## DIRECTIONS FOR THIS TASK
Render every entry exactly as it appears.

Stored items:
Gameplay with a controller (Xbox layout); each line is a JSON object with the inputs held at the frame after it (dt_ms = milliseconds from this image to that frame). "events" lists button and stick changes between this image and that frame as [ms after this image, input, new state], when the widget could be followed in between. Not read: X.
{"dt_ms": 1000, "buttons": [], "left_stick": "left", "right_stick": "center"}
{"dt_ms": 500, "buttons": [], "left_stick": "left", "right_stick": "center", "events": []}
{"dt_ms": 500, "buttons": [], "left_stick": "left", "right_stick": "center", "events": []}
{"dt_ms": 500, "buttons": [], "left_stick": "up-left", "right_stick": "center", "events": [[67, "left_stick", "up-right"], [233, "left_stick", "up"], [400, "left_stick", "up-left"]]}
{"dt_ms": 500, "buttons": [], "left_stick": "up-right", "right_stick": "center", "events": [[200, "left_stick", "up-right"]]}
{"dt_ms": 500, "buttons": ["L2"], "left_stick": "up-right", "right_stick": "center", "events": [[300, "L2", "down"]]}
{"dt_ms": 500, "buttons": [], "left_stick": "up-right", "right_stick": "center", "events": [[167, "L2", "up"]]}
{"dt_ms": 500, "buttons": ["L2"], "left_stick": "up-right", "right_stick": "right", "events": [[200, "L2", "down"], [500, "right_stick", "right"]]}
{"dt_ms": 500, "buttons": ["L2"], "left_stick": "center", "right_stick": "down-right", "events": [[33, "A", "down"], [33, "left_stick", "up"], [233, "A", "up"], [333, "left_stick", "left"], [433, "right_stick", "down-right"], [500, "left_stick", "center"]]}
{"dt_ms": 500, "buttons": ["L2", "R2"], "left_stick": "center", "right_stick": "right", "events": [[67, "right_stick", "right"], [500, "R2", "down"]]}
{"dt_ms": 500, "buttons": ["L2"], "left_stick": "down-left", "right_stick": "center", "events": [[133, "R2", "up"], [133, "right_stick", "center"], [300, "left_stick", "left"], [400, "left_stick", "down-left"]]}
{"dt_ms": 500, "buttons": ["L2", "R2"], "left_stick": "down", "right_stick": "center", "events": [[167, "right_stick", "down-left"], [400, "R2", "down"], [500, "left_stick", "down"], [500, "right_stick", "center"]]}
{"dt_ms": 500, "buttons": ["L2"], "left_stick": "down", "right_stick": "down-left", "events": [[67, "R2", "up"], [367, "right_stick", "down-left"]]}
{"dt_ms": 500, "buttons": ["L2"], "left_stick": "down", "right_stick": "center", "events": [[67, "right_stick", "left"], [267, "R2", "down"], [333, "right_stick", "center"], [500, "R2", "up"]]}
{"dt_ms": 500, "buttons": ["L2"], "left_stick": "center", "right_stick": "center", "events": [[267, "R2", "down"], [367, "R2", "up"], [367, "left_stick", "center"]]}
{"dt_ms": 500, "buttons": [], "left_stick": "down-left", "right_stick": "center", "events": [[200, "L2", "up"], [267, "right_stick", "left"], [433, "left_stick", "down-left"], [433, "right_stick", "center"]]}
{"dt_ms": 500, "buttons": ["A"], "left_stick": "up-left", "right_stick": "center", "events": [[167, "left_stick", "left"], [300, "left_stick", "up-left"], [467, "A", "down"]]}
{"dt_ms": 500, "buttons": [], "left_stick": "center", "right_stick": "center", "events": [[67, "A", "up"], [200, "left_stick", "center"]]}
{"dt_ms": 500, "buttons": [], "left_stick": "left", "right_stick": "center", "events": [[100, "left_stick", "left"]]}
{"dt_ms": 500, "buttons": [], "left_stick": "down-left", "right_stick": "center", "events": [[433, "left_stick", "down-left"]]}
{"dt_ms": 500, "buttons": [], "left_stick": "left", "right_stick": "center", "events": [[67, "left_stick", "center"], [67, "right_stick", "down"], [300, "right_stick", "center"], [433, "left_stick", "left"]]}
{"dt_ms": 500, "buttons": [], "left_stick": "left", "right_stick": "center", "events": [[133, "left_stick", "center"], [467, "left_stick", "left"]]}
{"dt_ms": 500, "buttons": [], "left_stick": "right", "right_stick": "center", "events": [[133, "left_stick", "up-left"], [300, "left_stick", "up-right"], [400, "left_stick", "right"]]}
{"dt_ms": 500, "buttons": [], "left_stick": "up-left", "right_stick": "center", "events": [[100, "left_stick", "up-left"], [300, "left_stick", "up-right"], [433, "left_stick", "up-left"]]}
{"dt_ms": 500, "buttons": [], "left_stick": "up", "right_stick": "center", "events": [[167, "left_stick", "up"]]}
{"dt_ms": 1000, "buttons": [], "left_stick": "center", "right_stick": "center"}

## WORKED SOLUTION
Gameplay with a controller (Xbox layout); each line is a JSON object with the inputs held at the frame after it (dt_ms = milliseconds from this image to that frame). "events" lists button and stick changes between this image and that frame as [ms after this image, input, new state], when the widget could be followed in between. Not read: X.
{"dt_ms": 1000, "buttons": [], "left_stick": "left", "right_stick": "center"}
{"dt_ms": 500, "buttons": [], "left_stick": "left", "right_stick": "center", "events": []}
{"dt_ms": 500, "buttons": [], "left_stick": "left", "right_stick": "center", "events": []}
{"dt_ms": 500, "buttons": [], "left_stick": "up-left", "right_stick": "center", "events": [[67, "left_stick", "up-right"], [233, "left_stick", "up"], [400, "left_stick", "up-left"]]}
{"dt_ms": 500, "buttons": [], "left_stick": "up-right", "right_stick": "center", "events": [[200, "left_stick", "up-right"]]}
{"dt_ms": 500, "buttons": ["L2"], "left_stick": "up-right", "right_stick": "center", "events": [[300, "L2", "down"]]}
{"dt_ms": 500, "buttons": [], "left_stick": "up-right", "right_stick": "center", "events": [[167, "L2", "up"]]}
{"dt_ms": 500, "buttons": ["L2"], "left_stick": "up-right", "right_stick": "right", "events": [[200, "L2", "down"], [500, "right_stick", "right"]]}
{"dt_ms": 500, "buttons": ["L2"], "left_stick": "center", "right_stick": "down-right", "events": [[33, "A", "down"], [33, "left_stick", "up"], [233, "A", "up"], [333, "left_stick", "left"], [433, "right_stick", "down-right"], [500, "left_stick", "center"]]}
{"dt_ms": 500, "buttons": ["L2", "R2"], "left_stick": "center", "right_stick": "right", "events": [[67, "right_stick", "right"], [500, "R2", "down"]]}
{"dt_ms": 500, "buttons": ["L2"], "left_stick": "down-left", "right_stick": "center", "events": [[133, "R2", "up"], [133, "right_stick", "center"], [300, "left_stick", "left"], [400, "left_stick", "down-left"]]}
{"dt_ms": 500, "buttons": ["L2", "R2"], "left_stick": "down", "right_stick": "center", "events": [[167, "right_stick", "down-left"], [400, "R2", "down"], [500, "left_stick", "down"], [500, "right_stick", "center"]]}
{"dt_ms": 500, "buttons": ["L2"], "left_stick": "down", "right_stick": "down-left", "events": [[67, "R2", "up"], [367, "right_stick", "down-left"]]}
{"dt_ms": 500, "buttons": ["L2"], "left_stick": "down", "right_stick": "center", "events": [[67, "right_stick", "left"], [267, "R2", "down"], [333, "right_stick", "center"], [500, "R2", "up"]]}
{"dt_ms": 500, "buttons": ["L2"], "left_stick": "center", "right_stick": "center", "events": [[267, "R2", "down"], [367, "R2", "up"], [367, "left_stick", "center"]]}
{"dt_ms": 500, "buttons": [], "left_stick": "down-left", "right_stick": "center", "events": [[200, "L2", "up"], [267, "right_stick", "left"], [433, "left_stick", "down-left"], [433, "right_stick", "center"]]}
{"dt_ms": 500, "buttons": ["A"], "left_stick": "up-left", "right_stick": "center", "events": [[167, "left_stick", "left"], [300, "left_stick", "up-left"], [467, "A", "down"]]}
{"dt_ms": 500, "buttons": [], "left_stick": "center", "right_stick": "center", "events": [[67, "A", "up"], [200, "left_stick", "center"]]}
{"dt_ms": 500, "buttons": [], "left_stick": "left", "right_stick": "center", "events": [[100, "left_stick", "left"]]}
{"dt_ms": 500, "buttons": [], "left_stick": "down-left", "right_stick": "center", "events": [[433, "left_stick", "down-left"]]}
{"dt_ms": 500, "buttons": [], "left_stick": "left", "right_stick": "center", "events": [[67, "left_stick", "center"], [67, "right_stick", "down"], [300, "right_stick", "center"], [433, "left_stick", "left"]]}
{"dt_ms": 500, "buttons": [], "left_stick": "left", "right_stick": "center", "events": [[133, "left_stick", "center"], [467, "left_stick", "left"]]}
{"dt_ms": 500, "buttons": [], "left_stick": "right", "right_stick": "center", "events": [[133, "left_stick", "up-left"], [300, "left_stick", "up-right"], [400, "left_stick", "right"]]}
{"dt_ms": 500, "buttons": [], "left_stick": "up-left", "right_stick": "center", "events": [[100, "left_stick", "up-left"], [300, "left_stick", "up-right"], [433, "left_stick", "up-left"]]}
{"dt_ms": 500, "buttons": [], "left_stick": "up", "right_stick": "center", "events": [[167, "left_stick", "up"]]}
{"dt_ms": 1000, "buttons": [], "left_stick": "center", "right_stick": "center"}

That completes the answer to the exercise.